* [WORK REQUIRED] Copy the records below verbatim, starting at the first line and ending at the line that contains "Reading right to", with both of those lines included.

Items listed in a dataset

——

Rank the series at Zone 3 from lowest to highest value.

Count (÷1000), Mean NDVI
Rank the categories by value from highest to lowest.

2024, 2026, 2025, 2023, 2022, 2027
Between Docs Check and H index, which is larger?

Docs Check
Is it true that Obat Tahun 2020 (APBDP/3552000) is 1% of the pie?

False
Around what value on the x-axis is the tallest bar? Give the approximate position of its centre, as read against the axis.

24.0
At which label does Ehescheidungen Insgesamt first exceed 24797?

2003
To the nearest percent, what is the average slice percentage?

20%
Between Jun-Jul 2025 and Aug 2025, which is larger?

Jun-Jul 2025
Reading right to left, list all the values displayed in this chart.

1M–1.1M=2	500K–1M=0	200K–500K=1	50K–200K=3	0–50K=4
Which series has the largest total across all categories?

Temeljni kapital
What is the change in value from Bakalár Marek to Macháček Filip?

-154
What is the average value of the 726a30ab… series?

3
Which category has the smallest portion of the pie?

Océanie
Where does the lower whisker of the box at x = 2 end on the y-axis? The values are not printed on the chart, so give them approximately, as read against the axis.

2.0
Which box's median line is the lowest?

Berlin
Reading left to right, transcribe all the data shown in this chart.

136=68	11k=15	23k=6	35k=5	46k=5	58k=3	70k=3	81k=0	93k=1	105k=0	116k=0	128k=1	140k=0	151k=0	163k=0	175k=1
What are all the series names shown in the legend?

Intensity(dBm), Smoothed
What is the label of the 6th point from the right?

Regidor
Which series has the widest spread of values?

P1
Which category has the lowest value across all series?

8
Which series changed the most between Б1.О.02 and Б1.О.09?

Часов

——

* [OUTPUT OF THE EXERCISE]
Rank the series at Zone 3 from lowest to highest value.

Count (÷1000), Mean NDVI
Rank the categories by value from highest to lowest.

2024, 2026, 2025, 2023, 2022, 2027
Between Docs Check and H index, which is larger?

Docs Check
Is it true that Obat Tahun 2020 (APBDP/3552000) is 1% of the pie?

False
Around what value on the x-axis is the tallest bar? Give the approximate position of its centre, as read against the axis.

24.0
At which label does Ehescheidungen Insgesamt first exceed 24797?

2003
To the nearest percent, what is the average slice percentage?

20%
Between Jun-Jul 2025 and Aug 2025, which is larger?

Jun-Jul 2025
Reading right to left, list all the values displayed in this chart.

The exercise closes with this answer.